Рут прыснула со смеху, потом уставилась на Мирну:

— А ты разве не должна быть в кухне?

— А ты разве не должна вырезать дырки в простыне? — парировала Мирна.

— Слушай, мне нравится мальчишка, но давай смотреть правде в глаза, — сказала Рут. — Он был обречен с момента зачатия.

— Что вы имеете в виду? — спросила Рейн-Мари.

— Да ты посмотри на его родителей.

— На Ала и Ивлин? — уточнил Арман. — Мне они нравятся. Кстати, вспомнил. — Он пошел к дверям и поднял с пола полотняную хозяйственную сумку. — Это мне Ал дал.

— Боже мой, — сказала Антуанетта. — Только не говорите мне…

— Яблоки.

Арман взвесил сумку в руке и улыбнулся. Когда он завез Лорана, отец мальчика встретил его на веранде, где отбирал и сортировал свеклу для наборов органических продуктов.

Ала Лепажа было невозможно перепутать с кем-нибудь другим. Если бы гора ожила, она походила бы на отца Лорана. Мощный, с рублеными чертами лица, с длинными седыми волосами, завязанными в хвостик, который не распускался, наверное, с семидесятых.

Окладистая борода, тоже поседевшая, закрывала бóльшую часть его груди, так что клетчатую фланелевую рубашку было и не разглядеть. Иногда борода отпускалась на свободу, иногда заплеталась косичками, а иногда, как сегодня, когда Гамаш заехал к нему, была, как и волосы на голове, схвачена в хвостик, словно ее подготовили к узелковой окраске.

Рут однажды сказала про него, что он конь с двумя задницами.

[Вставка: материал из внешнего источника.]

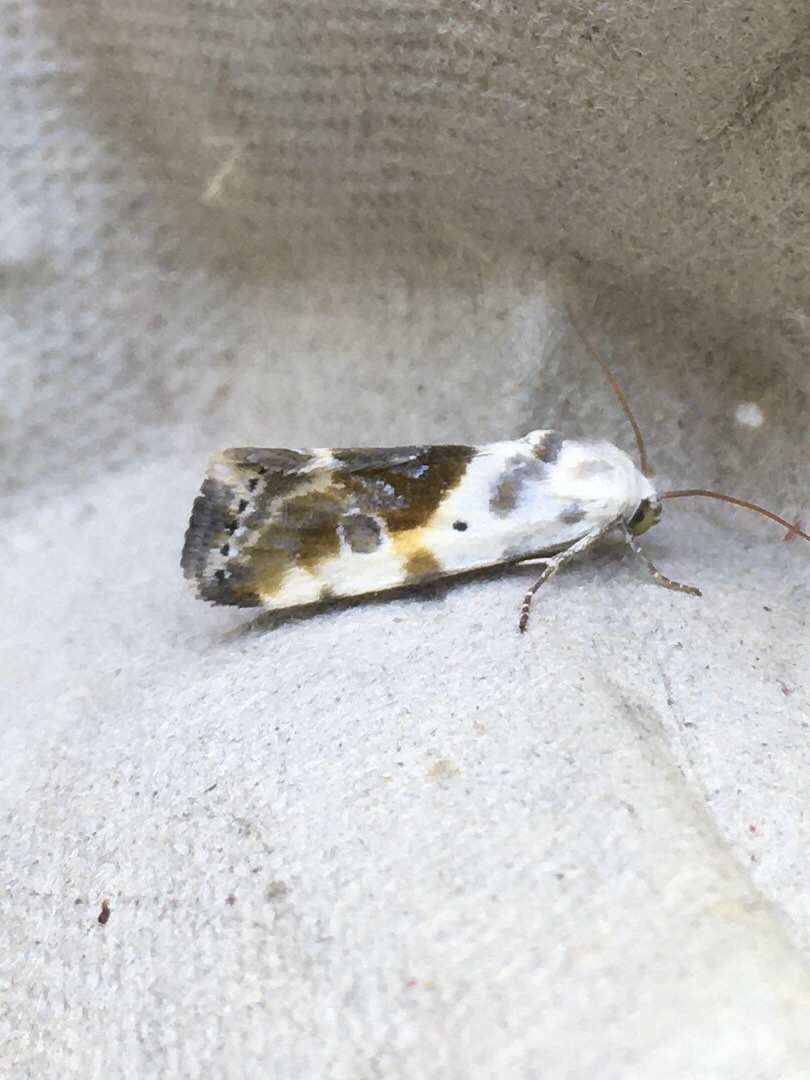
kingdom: Animalia
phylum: Arthropoda
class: Insecta
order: Lepidoptera
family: Noctuidae
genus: Acontia
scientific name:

— Привет, коп, — сказал Ал, когда Арман остановил машину и Лоран выпрыгнул из нее.

— Привет, хиппи, — ответил Арман, подходя к багажнику.

— Что он сегодня натворил, Арман? — спросил Ал, когда они вытаскивали из машины велосипед.

— Ничего. Только немного похулиганил в бистро.

— Что на этот раз? Зомби? Вампиры? Монстры? — спросил отец Лорана.

— Монстр, — ответил Лоран, закрывая заднюю дверь. — Всего один.

— Что-то ты стал мелочиться, — заметил Ал.

— Он был на громадной пушке, папа. Она больше дома.

— Иди-ка умойся к обеду. Грязный, как черт. И побыстрее, пока мать тебя не увидела.

— Слишком поздно, — раздался женский голос.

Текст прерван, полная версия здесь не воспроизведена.